Pakistan's government has proposed sweeping reforms to tax administration and sales tax laws in the Finance Bill 2026-27, aiming to digitize dispute resolution, expand electronic monitoring of businesses and strengthen the enforcement powers of the Federal Board of Revenue.
The proposals are laid out in the Finance Bill 2026-27 document.
What FBR digitization reforms are proposed in the Finance Bill 2026-27?
The bill proposes a National Faceless Centre, a centralized digital platform for audits, assessments and appeals conducted without direct interaction between taxpayers and tax officials.
Officer identities would remain confidential, though physical verification would still be permitted where necessary. The center would have exclusive or concurrent jurisdiction over cases assigned to it.
How would the new digital dispute resolution mechanism work?
The bill introduces a digital dispute settlement mechanism under which the FBR would offer taxpayers the option to resolve tax issues without prolonged litigation. Settlement offers would be based on compliance history and the nature of discrepancies. Taxpayers would be required to accept through the IRIS portal within 10 days for the matter to be treated as resolved.
For appellate scrutiny, the bill proposes an Independent Case Scrutiny Committee comprising a retired judge, an experienced advocate and a senior FBR officer. Its recommendations would be binding on the parties involved. Members would also receive legal protection for actions taken in the course of their duties.
What changes are proposed to Pakistan's sales tax regime?

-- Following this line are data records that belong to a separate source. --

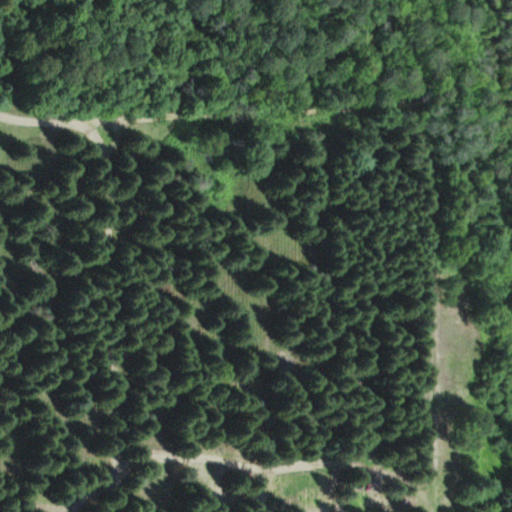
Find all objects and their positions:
road: (261, 112)
road: (5, 115)
road: (112, 311)
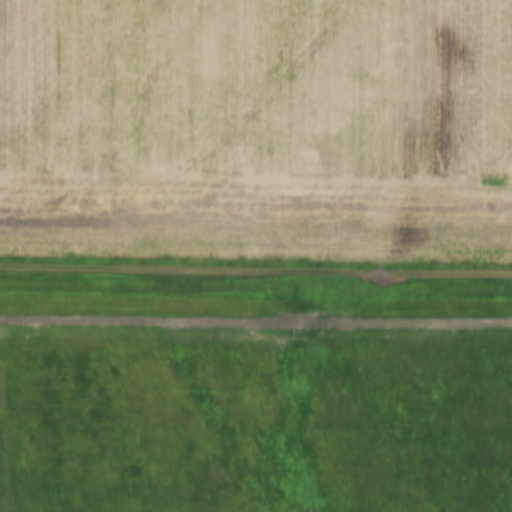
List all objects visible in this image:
road: (256, 265)
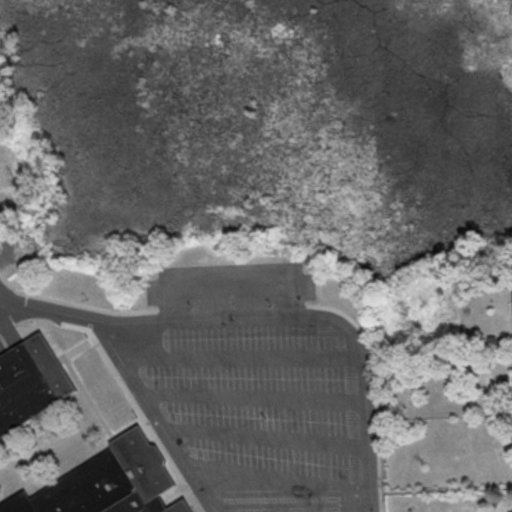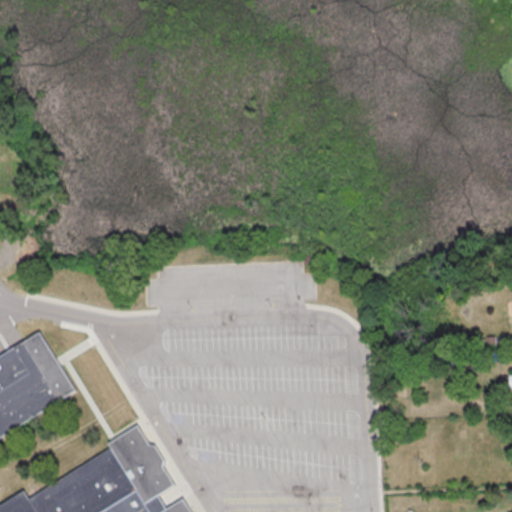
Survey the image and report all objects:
road: (11, 296)
road: (11, 310)
road: (84, 312)
road: (274, 315)
parking lot: (2, 351)
road: (71, 353)
road: (234, 361)
parking lot: (253, 401)
road: (83, 402)
road: (248, 403)
road: (129, 412)
road: (148, 417)
road: (259, 443)
building: (77, 446)
building: (77, 446)
building: (79, 446)
road: (271, 484)
road: (170, 497)
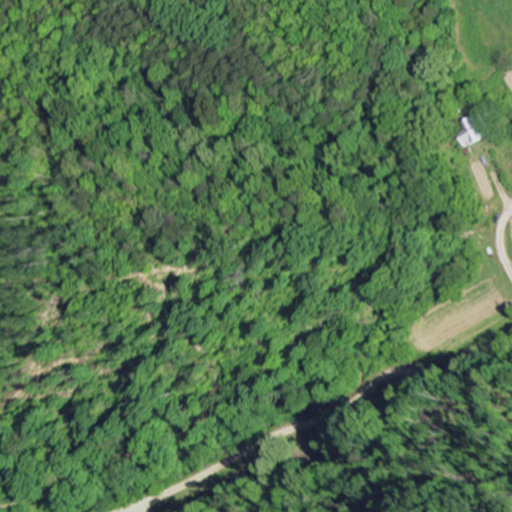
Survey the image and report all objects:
road: (372, 386)
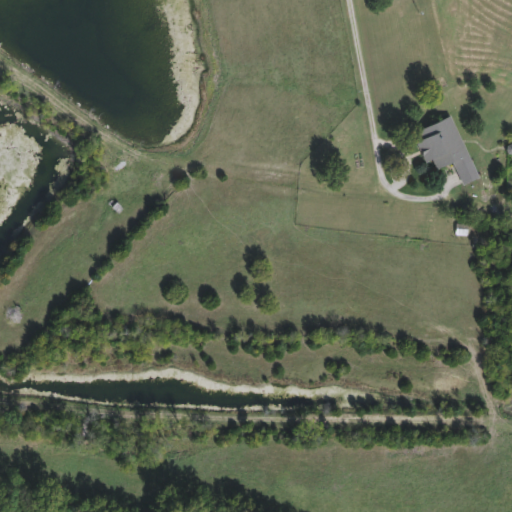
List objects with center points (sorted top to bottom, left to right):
road: (370, 118)
building: (445, 149)
building: (446, 149)
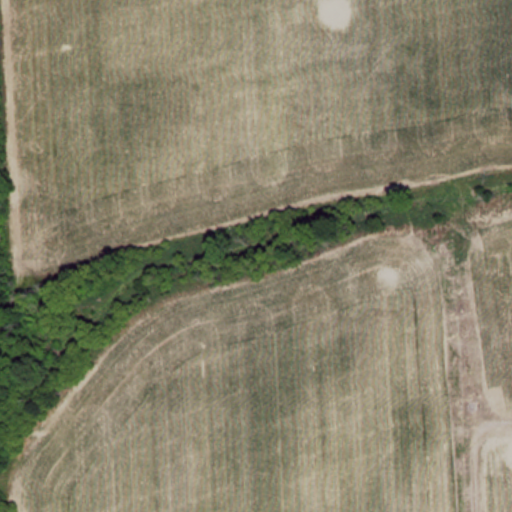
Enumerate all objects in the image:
road: (476, 477)
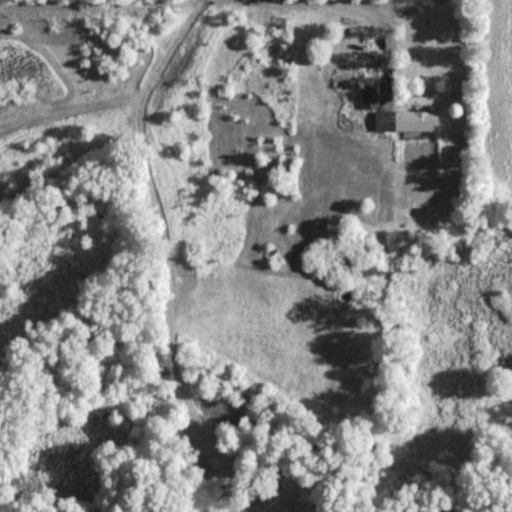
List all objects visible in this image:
road: (381, 27)
building: (368, 96)
building: (404, 120)
road: (163, 254)
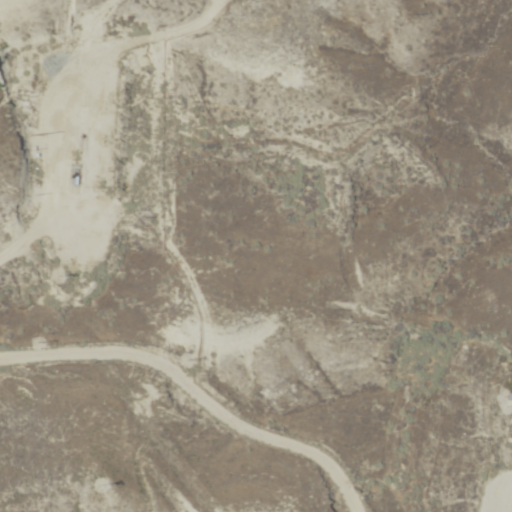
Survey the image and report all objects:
road: (207, 317)
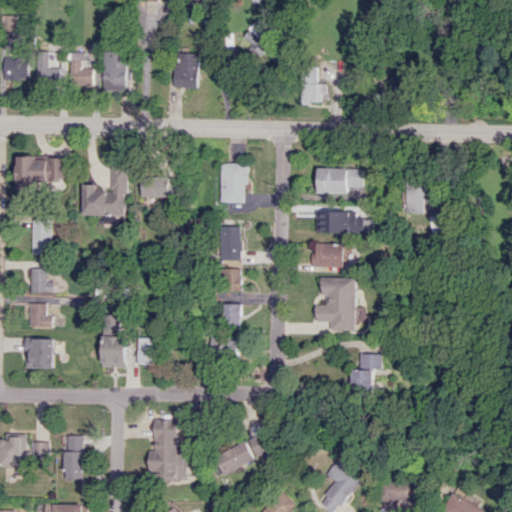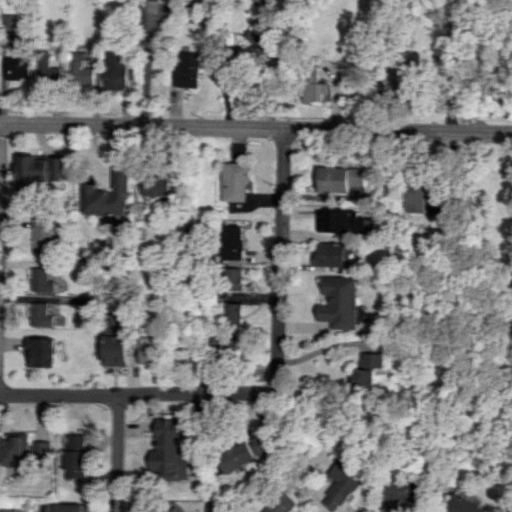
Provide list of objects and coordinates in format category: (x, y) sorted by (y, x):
building: (10, 21)
building: (259, 39)
building: (17, 67)
road: (144, 68)
building: (48, 69)
building: (187, 69)
building: (115, 70)
building: (82, 73)
building: (313, 85)
road: (255, 128)
road: (1, 167)
building: (39, 170)
building: (340, 178)
building: (234, 181)
building: (154, 185)
building: (416, 194)
building: (107, 195)
building: (41, 236)
building: (329, 254)
building: (232, 257)
road: (276, 259)
building: (40, 280)
building: (340, 302)
building: (232, 313)
building: (39, 314)
building: (114, 341)
building: (227, 346)
road: (320, 348)
building: (149, 350)
building: (40, 352)
building: (367, 371)
road: (135, 393)
building: (261, 442)
building: (41, 449)
building: (165, 449)
building: (13, 450)
road: (114, 453)
building: (74, 455)
building: (233, 457)
building: (338, 487)
building: (403, 491)
building: (462, 504)
building: (64, 507)
building: (6, 510)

The bill revises the definition of a Tier-1 retailer, introducing a PKR 200 million annual turnover threshold for wholesalers-cum-retailers and retailers, replacing the existing categorization based on point-of-sale integration and withholding status. It also clarifies the time of supply by deeming goods supplied once ready for dispatch from factories, warehouses, godowns or branches, regardless of actual delivery timing.
The FBR would further be empowered to adopt valuations notified by the Pakistan Bureau of Statistics or assign valuation functions to third parties.
In the steel sector, sales tax on melters, re-rollers and composite units would be linked to electricity consumption, with liability calculated on power usage. Manufacturers integrated with FBR's production monitoring and digital invoicing systems would be eligible for adjustments or monthly refunds. The FBR would also be allowed to adjust the existing 90 percent cap on input tax adjustments under Section 8B, depending on adherence to digital invoicing, production monitoring, e-bilty and point-of-sale integration requirements.
What other enforcement measures are included in the Finance Bill?
Additional measures include mandatory issuance of debit and credit notes through FBR-prescribed electronic systems and expanded coverage of goods under the Third Schedule of the Sales Tax Act. Certain items would shift to retail-price-based taxation where rates exceed 18 percent. The bill also proposes expanding the scope of sales tax withholding agents to include Associations of Persons and individuals, while designating registered toll manufacturers as withholding agents.
The measures form part of a broader push to document the economy, improve compliance and reduce revenue leakages through greater reliance on digital systems and automated monitoring, according to the Finance Bill 2026-27.